The challenges the United States faces are familiar territory to the people at the IMF. If you hid the name of the country and just showed them the numbers, there is no doubt what old IMF hands would say: nationalize troubled banks and break them up as necessary.
. . . elite business interests—financiers, in the case of the U.S.—played a central role in creating the crisis, making ever-larger gambles, with the implicit backing of the government, until the inevitable collapse. More alarming, they are now using their influence to prevent precisely the sorts of reforms that are needed, and fast, to pull the economy out of its nosedive.
Long, excellent piece.
- The Big Money: Mr. Taleb Goes to Washington
To Taleb, Scholes is the Great Oz in this Emerald City because his work on options and derivatives allowed the whole of the financial system to adopt poorly understood products-like the ones that brought AIG down-that hide risk. To Taleb, Scholes’ academic work, which enabled the widespread use of complex derivatives, was like “giving children dynamite.” “This guy should be in a retirement home doing Sudoku,” Taleb says.

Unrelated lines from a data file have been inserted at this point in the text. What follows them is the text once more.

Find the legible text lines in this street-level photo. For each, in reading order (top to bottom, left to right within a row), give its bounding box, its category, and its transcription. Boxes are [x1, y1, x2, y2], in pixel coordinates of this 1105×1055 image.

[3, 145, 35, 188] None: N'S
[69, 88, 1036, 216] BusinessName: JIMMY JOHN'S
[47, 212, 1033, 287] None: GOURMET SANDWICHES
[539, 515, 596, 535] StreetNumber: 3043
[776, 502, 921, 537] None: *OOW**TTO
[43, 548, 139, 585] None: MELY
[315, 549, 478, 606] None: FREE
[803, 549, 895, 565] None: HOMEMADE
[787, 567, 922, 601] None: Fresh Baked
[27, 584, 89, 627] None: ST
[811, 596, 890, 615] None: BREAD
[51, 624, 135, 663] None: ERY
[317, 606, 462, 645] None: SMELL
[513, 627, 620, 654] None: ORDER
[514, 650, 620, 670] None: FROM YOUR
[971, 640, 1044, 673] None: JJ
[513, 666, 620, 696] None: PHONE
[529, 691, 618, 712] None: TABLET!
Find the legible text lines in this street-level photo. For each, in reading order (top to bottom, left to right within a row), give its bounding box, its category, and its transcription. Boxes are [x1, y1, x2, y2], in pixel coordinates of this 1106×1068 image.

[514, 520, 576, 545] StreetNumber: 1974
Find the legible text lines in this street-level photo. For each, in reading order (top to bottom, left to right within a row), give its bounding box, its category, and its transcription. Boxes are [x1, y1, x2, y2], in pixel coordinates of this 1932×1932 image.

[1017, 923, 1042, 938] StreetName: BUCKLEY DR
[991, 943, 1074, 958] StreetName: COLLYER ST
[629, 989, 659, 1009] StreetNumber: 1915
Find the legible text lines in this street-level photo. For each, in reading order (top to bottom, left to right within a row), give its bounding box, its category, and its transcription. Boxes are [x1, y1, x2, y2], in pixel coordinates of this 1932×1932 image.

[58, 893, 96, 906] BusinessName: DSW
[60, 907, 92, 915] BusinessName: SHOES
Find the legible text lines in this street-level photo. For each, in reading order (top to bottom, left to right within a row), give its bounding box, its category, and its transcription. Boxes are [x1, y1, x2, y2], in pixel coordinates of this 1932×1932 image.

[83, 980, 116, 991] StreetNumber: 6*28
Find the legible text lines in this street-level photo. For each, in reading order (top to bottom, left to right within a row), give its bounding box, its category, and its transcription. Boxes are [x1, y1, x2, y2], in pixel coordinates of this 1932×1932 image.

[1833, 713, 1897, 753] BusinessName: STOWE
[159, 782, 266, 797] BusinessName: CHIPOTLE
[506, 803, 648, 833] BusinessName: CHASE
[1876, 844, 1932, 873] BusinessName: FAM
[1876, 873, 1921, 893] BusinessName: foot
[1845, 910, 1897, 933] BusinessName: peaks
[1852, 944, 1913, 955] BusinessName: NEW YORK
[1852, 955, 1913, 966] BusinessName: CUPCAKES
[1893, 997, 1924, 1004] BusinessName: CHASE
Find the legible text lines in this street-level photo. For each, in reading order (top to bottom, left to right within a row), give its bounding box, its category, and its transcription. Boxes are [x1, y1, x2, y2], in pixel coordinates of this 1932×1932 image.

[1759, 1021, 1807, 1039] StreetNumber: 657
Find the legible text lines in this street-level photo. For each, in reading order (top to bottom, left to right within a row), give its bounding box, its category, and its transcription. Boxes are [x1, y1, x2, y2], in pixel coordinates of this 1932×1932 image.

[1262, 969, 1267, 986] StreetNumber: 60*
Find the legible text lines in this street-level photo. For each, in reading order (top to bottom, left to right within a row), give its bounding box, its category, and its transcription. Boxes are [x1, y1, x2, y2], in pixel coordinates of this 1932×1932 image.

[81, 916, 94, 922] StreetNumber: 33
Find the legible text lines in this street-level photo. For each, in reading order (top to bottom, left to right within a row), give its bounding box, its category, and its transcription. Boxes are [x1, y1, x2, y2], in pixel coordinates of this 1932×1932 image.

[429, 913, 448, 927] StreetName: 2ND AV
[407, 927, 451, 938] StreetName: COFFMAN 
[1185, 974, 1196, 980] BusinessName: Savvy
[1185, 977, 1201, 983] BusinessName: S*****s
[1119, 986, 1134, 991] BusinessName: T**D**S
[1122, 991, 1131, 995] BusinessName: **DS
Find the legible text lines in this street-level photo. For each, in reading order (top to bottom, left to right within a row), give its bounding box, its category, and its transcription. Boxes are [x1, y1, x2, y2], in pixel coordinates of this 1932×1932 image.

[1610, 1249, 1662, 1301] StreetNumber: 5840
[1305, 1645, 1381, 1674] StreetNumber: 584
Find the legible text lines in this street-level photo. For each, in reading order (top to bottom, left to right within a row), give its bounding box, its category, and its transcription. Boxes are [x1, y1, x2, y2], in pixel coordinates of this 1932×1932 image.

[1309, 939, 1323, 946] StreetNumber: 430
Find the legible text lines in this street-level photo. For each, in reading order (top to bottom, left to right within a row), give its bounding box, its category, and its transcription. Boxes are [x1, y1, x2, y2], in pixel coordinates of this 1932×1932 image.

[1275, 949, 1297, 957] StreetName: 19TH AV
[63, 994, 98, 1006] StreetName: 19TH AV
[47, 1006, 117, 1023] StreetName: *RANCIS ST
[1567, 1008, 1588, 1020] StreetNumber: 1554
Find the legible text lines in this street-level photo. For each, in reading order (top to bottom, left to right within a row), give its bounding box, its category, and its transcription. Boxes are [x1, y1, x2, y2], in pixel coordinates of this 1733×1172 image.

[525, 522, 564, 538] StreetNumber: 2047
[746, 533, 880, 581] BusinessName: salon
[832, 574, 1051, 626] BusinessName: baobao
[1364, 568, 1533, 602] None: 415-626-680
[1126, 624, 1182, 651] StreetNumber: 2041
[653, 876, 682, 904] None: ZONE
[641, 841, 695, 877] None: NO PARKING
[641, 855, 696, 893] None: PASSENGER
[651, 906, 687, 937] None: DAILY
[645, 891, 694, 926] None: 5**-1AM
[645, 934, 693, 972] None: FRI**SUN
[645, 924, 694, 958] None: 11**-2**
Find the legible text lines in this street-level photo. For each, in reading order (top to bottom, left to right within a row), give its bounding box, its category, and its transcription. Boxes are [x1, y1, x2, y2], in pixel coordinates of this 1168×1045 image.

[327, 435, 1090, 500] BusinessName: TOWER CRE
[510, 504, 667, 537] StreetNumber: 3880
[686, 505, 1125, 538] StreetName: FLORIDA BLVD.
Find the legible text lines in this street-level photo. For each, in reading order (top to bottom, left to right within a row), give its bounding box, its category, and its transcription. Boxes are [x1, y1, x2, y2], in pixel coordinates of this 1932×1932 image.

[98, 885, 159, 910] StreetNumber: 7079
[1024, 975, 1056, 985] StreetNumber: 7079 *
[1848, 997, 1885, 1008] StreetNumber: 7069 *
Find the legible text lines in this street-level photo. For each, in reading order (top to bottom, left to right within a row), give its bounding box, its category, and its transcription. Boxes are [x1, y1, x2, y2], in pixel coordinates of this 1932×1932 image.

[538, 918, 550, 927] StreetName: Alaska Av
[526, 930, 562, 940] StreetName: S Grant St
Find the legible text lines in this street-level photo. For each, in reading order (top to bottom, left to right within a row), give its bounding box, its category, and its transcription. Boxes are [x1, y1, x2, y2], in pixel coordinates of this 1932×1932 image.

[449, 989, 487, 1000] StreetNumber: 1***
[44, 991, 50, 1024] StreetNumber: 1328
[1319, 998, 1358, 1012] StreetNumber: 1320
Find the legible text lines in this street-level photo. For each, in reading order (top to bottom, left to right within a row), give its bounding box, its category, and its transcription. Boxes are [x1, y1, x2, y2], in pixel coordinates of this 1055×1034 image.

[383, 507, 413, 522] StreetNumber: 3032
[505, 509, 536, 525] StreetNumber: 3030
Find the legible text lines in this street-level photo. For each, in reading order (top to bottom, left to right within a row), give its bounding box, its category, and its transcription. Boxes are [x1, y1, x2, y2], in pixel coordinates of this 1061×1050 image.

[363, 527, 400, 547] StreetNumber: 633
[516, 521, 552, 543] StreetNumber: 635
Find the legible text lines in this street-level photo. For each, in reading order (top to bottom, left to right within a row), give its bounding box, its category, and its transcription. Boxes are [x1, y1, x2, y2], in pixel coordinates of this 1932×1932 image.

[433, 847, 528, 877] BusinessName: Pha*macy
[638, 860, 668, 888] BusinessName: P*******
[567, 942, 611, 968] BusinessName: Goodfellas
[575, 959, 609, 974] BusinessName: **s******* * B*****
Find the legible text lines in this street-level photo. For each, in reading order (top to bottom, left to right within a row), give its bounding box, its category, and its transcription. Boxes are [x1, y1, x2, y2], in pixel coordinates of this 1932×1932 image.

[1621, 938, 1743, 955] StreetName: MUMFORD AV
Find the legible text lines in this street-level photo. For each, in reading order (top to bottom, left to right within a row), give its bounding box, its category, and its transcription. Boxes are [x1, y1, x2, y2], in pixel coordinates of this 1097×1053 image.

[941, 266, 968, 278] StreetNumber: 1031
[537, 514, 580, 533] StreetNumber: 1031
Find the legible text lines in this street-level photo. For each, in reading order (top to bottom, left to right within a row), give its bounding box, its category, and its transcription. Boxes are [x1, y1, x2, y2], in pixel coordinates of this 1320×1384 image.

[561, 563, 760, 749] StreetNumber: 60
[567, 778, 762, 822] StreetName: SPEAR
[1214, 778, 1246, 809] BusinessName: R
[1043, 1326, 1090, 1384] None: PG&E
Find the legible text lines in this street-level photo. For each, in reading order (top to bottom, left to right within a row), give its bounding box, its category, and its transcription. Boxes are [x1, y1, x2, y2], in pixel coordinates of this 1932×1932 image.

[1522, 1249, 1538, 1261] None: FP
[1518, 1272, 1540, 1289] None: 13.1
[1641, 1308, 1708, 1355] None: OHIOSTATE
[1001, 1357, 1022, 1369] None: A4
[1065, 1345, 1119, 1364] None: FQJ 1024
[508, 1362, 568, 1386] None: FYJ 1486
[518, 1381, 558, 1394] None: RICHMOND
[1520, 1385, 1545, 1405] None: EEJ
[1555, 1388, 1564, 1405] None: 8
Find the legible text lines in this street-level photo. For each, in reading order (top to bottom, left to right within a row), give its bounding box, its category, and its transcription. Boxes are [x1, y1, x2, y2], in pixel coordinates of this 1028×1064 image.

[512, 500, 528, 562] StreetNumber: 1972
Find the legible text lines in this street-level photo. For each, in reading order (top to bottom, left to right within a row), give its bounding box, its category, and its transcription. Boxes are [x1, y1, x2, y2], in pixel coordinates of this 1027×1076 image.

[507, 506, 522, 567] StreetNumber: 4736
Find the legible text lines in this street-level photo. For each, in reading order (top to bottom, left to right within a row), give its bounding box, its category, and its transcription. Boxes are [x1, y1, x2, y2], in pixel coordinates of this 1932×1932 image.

“Bank runs now take place at the speed of BlackBerry”—Taleb recognizes that the financial system now possesses an efficiency that creates volatility. That cannot and will not go away. We cannot have both debt leverage and a hyper-efficient system—the volatility is just too great. What Taleb explains—which no one else does—is that efficiency is already a form of leverage. A highly efficient system removes slack and magnifies small changes.
- Economic Times: RIL inks KG gas sale-purchase contracts with 12 fertiliser cos
Reliance Industries (RIL) has signed gas sale-purchase contracts with the 12 fertiliser firms that have been chosen to receive the first produce from the company’s offshore Krishna-Godavari (KG) D6 fields on the east coast, a company official said. The oil and gas major is expected to start production from the KG basin gas fields in a few days. RIL would sell gas to the companies at $4.20 per million British thermal unit (mmBtu), as per the contract.
I guess this will have a major impact on power woes for fertilizer companies, and in turn everyone else. Also, does this have deflationary impact on food prices? Btw, natgas prices in the US hit a 7-year low.